I'm having a difficult time writing lately.

I can trace it back to one moment: the U.S. presidential inauguration on January 20th.

Writing hasn't been the same since. I've tried to muster the energy and inspiration to write about things I love, but all I've wanted to do instead is write about the sorry state of a country I no longer recognize.

I'm an extremely political person with strong beliefs and ideas about the issues. I'm no shrinking violet when it comes to politics. For some reason though, I haven't written about politics much around here, at least not explicitly beyond a few posts over the last year or so. That said, I firmly believe that my politics are on full display in nearly everything I write because they're the underpinnings for everything. I can't help but express them, however subtly, in what I say or do or write.

My disappointment in my country since the November election has only worsened since the inauguration. I refuse to speak or type the name of the man who's now driving our nation into a ditch. Instead, on social media and in everyday conversation I tend to refer to him with only pronouns or the occasionally sarcastic terms those of us opposed to him have been using, like Cheeto or Tweeter-in-Chief.

If you're reading this and you support him and his dangerous and unconstitutional executive orders—which he's been signing left and right while blindsiding both politicians and citizens with them—just know that I do not. I fear for our country, for what he's doing to with it.

Conservatives and pro-Cheeto supporters like to rip into me for my lefty politics, saying that President Obama was the cause of so much consternation and hard times in their lives for the last eight years. Well, I call bullshit on that. I may not have agreed with all of Obama's policies or actions as President, but I never once doubted the man's intentions: he was a strong, sensitive, thoughtful, and intelligent person who weighed options and considered opposing viewpoints before coming to decisions that would impact the American people. The man in office now is none of those things and does none of that. Instead, he tweets, several times per day, about how others have wronged him because they politically oppose him. He and his team believe the media should "shut up," that they are the true opposition party. This goes against everything we hold dear in this country. It spits in the face of it, in fact.

We're going to wind up despised by other countries quickly, if we aren't already. His insane refugee ban on select Muslim countries is only going to create further unrest and sow the seeds of hatred for more radical terrorists over time. His border war with Mexico is appalling. He's talked his supporters into believing that scary Muslims and Mexicans have stolen their jobs and make for dangerous neighbors. Of the seven countries on the travel ban, none have created terrorists who've committed terrorist acts on American soil.

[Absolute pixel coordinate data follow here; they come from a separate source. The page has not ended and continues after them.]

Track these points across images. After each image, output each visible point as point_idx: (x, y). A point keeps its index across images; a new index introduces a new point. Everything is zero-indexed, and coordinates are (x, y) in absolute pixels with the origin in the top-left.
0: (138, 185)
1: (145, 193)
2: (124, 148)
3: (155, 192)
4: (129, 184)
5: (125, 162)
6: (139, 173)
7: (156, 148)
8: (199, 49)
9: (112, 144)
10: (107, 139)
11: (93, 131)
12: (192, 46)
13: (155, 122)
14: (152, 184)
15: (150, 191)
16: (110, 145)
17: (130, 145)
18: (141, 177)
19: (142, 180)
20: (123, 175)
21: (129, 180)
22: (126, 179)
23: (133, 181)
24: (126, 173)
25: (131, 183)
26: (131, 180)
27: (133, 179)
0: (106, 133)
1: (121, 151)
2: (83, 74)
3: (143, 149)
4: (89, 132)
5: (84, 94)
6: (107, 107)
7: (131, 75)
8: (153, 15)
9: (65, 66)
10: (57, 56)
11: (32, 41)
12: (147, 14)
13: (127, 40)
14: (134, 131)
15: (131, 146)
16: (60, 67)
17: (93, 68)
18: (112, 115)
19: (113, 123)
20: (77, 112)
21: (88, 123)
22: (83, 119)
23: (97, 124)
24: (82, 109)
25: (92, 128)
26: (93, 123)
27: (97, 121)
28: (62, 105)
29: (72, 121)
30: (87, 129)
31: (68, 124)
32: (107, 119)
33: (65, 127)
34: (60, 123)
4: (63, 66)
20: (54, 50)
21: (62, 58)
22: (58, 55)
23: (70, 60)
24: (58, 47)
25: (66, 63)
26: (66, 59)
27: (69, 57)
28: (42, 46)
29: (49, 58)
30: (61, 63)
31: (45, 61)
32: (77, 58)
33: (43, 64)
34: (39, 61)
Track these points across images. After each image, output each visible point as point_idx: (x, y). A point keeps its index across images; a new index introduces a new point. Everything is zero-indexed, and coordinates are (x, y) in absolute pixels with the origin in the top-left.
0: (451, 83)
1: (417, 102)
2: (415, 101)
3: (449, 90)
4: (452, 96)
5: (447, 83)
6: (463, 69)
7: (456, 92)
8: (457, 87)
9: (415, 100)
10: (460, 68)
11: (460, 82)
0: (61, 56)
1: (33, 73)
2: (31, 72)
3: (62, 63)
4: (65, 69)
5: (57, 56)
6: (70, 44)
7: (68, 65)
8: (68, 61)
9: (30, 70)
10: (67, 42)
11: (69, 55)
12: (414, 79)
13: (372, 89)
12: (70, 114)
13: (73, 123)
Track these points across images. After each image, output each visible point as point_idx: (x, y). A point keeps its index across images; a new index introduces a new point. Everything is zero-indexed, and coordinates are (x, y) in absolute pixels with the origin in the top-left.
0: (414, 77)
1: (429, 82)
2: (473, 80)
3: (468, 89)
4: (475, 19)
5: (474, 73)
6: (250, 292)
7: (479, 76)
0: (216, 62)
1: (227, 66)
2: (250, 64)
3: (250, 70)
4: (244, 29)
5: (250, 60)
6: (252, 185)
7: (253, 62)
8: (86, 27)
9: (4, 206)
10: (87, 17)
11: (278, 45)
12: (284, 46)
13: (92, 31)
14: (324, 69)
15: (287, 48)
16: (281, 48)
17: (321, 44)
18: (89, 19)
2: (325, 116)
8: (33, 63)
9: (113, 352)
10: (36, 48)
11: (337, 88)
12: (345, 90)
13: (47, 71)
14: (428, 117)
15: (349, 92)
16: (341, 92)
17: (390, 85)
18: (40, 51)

Meanwhile, countries like Saudi Arabia have but they aren't on the ban—because he has business dealings there.

I have plenty of friends and family who don't share my white privilege. To hear people, including those in the administration, mock or downplay the very real fears that all citizens should be feeling right now, but especially those that aren't white or male, is disgusting.

The inherit racism in his campaign rhetoric should have been enough to keep him out of the White House. The business conflicts of interest alone should have been enough. Bragging of sexually assaulting women should have been enough. Mocking a disabled reporter should have been enough. Starting the birther movement and perpetrating that absurd and racist lie about Barack Obama should have been enough. I could go on, but frankly I'm depressed and exhausted from the litany of horrible things he's done and said, and then that people still voted for him after that.

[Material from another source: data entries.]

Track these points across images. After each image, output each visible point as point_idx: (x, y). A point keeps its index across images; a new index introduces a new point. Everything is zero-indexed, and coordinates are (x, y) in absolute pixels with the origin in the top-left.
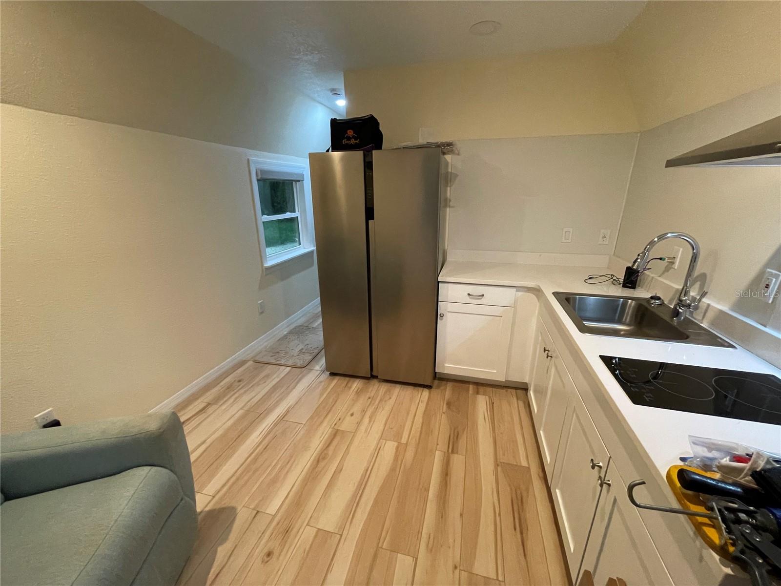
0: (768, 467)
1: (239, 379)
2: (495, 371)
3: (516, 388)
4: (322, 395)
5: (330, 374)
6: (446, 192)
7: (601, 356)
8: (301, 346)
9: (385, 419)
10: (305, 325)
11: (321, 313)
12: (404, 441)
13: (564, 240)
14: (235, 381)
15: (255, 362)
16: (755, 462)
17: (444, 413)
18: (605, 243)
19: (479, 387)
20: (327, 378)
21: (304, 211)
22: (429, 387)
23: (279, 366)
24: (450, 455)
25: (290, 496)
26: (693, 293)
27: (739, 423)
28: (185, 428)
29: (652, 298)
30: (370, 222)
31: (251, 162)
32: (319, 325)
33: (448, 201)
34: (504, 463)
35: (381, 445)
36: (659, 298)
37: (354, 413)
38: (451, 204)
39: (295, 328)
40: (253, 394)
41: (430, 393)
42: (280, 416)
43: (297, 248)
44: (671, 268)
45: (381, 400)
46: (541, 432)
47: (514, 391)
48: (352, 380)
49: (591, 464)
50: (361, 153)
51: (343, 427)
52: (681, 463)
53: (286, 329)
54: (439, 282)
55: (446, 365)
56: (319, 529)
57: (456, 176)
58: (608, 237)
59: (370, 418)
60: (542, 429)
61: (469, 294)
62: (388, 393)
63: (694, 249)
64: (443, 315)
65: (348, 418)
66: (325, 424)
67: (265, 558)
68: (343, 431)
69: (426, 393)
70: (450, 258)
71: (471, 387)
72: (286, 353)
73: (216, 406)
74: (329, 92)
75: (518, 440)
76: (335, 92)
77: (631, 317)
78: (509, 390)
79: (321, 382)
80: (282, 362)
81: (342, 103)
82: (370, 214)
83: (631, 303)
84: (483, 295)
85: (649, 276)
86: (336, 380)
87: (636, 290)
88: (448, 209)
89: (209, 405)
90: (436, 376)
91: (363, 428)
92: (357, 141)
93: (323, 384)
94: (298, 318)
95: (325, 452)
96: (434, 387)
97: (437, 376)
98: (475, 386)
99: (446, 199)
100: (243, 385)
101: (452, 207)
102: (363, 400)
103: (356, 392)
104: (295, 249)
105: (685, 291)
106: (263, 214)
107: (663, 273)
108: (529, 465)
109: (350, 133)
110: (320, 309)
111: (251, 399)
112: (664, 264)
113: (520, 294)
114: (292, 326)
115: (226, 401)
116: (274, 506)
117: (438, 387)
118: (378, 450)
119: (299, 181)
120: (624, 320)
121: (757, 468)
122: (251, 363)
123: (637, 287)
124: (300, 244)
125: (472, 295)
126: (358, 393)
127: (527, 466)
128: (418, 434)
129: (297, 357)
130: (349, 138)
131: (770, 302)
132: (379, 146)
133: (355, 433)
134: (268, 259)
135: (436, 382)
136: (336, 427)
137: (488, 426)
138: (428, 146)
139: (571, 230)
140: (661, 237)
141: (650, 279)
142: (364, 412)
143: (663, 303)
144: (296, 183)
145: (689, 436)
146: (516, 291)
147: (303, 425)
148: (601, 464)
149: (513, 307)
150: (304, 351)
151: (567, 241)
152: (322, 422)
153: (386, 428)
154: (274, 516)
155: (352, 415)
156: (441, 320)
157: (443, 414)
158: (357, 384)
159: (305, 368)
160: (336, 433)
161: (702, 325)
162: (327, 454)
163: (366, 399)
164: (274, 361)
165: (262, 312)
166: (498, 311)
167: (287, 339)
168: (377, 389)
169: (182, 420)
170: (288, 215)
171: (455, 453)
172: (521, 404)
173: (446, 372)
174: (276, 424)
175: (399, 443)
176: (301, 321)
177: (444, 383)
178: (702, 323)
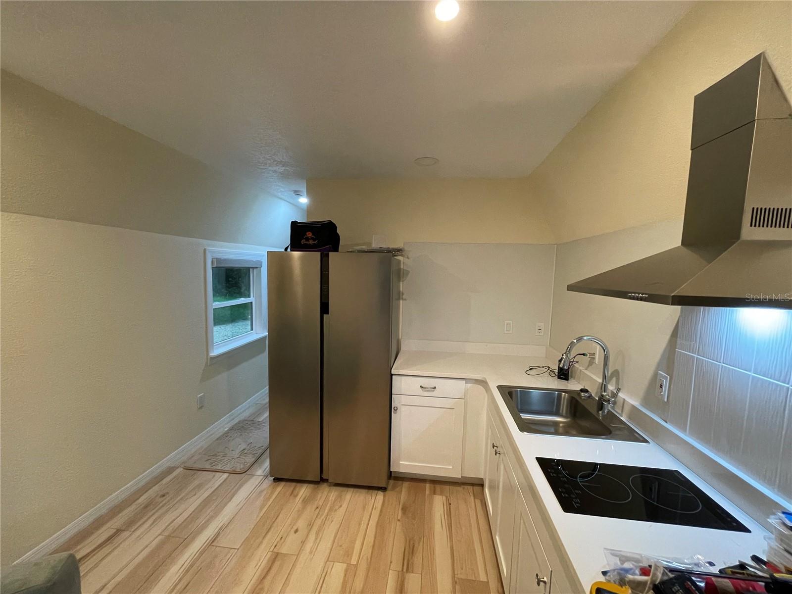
0: (666, 578)
1: (161, 493)
2: (451, 467)
3: (473, 485)
4: (261, 508)
5: (274, 479)
6: (399, 287)
7: (537, 458)
8: (243, 446)
9: (333, 536)
10: (251, 418)
11: (268, 404)
12: (354, 562)
13: (506, 332)
14: (156, 496)
15: (187, 469)
16: (655, 574)
17: (399, 520)
18: (541, 334)
19: (436, 486)
20: (272, 484)
21: (260, 297)
22: (383, 489)
23: (214, 473)
24: (405, 574)
26: (611, 387)
27: (651, 526)
28: (81, 569)
29: (582, 390)
30: (325, 316)
31: (207, 252)
32: (265, 419)
33: (401, 294)
34: (461, 579)
35: (328, 569)
36: (586, 391)
37: (299, 529)
38: (404, 297)
39: (239, 422)
40: (176, 513)
41: (384, 496)
42: (210, 539)
43: (249, 334)
44: (593, 363)
45: (330, 510)
46: (497, 537)
47: (470, 488)
48: (299, 485)
49: (537, 580)
50: (318, 254)
51: (284, 550)
52: (602, 579)
53: (227, 426)
54: (392, 375)
55: (401, 462)
57: (408, 272)
58: (543, 330)
59: (317, 534)
60: (498, 534)
61: (421, 387)
62: (339, 500)
63: (605, 352)
64: (397, 408)
65: (292, 536)
66: (263, 546)
68: (285, 555)
69: (380, 496)
70: (403, 348)
71: (428, 485)
72: (225, 456)
73: (128, 532)
74: (293, 192)
75: (476, 549)
76: (297, 193)
77: (567, 409)
78: (466, 487)
79: (262, 491)
80: (219, 467)
81: (304, 200)
82: (325, 308)
83: (565, 395)
84: (435, 388)
85: (578, 368)
86: (281, 487)
87: (569, 381)
88: (401, 302)
89: (118, 532)
90: (391, 475)
91: (309, 546)
92: (315, 242)
93: (265, 492)
94: (242, 411)
95: (260, 586)
96: (390, 487)
97: (393, 475)
98: (432, 485)
99: (399, 292)
100: (166, 501)
101: (405, 300)
102: (310, 510)
103: (303, 500)
104: (247, 334)
105: (604, 387)
106: (214, 301)
107: (588, 366)
108: (488, 580)
109: (309, 234)
110: (267, 400)
111: (174, 520)
112: (587, 359)
113: (469, 385)
114: (236, 421)
115: (140, 525)
117: (394, 488)
118: (324, 576)
119: (257, 268)
120: (561, 411)
121: (656, 581)
122: (180, 470)
123: (569, 378)
124: (252, 329)
125: (425, 388)
126: (306, 502)
127: (485, 580)
128: (370, 551)
129: (237, 460)
130: (307, 239)
131: (666, 400)
132: (336, 249)
133: (297, 555)
134: (215, 347)
135: (392, 482)
136: (275, 550)
137: (445, 533)
138: (380, 251)
139: (511, 322)
140: (580, 339)
141: (579, 371)
142: (310, 526)
143: (591, 395)
144: (253, 270)
145: (605, 549)
146: (466, 383)
147: (236, 550)
148: (545, 579)
149: (464, 398)
150: (246, 451)
151: (509, 332)
152: (261, 543)
153: (334, 547)
155: (296, 531)
156: (395, 413)
157: (398, 522)
158: (304, 491)
159: (246, 473)
160: (276, 557)
161: (621, 418)
163: (313, 510)
164: (208, 466)
165: (201, 407)
166: (449, 403)
167: (228, 437)
168: (328, 495)
169: (78, 557)
170: (242, 301)
171: (410, 572)
172: (478, 502)
173: (401, 471)
174: (202, 552)
175: (349, 565)
176: (246, 414)
177: (400, 482)
178: (622, 416)
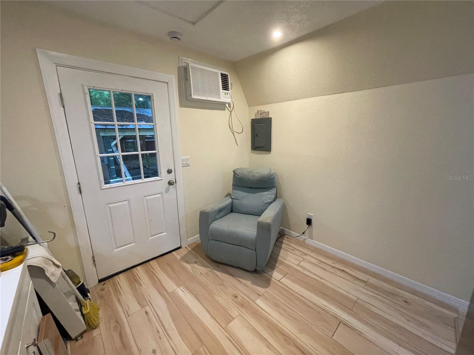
25: (263, 311)
56: (234, 319)
67: (235, 295)
116: (260, 302)
147: (330, 336)
154: (254, 302)
162: (289, 344)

It hasn't only been difficult to write lately. Social media has been a taxing experience, especially Twitter. Maybe it's because we all now associate that site with the Russian puppet installed in the Oval Office, but it's also because it's just a vile and cruel place sometimes. I like to promote my writing there and engage with people about pop culture and everyday life on Twitter. Lately however I've had absolutely zero interest in even opening up the app, for fear of how much anxiety I'll feel once I start scrolling. It's become a cesspool of hate. And this is caused by both sides, the left and right. I can't take it. So the plan is to divest a bit from social media, from cyberspace, to live more in the real world with my family and friends. To make concerted efforts to continuing resisting.

Carrie Fisher's death wounded me, deep in my soul. This was followed by the start of our new authoritarian rule by a man who neither reads nor cares to, who has no intellectual curiosity whatsoever and sees everyone—the media, politicians, protesters, other countries, etc.—as enemies. Then the women's marches happened and people everywhere were, appropriately claiming Princess Leia Organa as a symbol of the resistance. My heart swelled. This helps me to see hope where I'd previously struggled to do so. When I look at my kids, I feel that sense of hope welling up, also. Every day that someone somewhere takes a stand against this insanity, I feel hope. That's what the resistance is built on, after all: hope. It will carry us through troubling times. This too shall pass. I only hope it's sooner rather than later.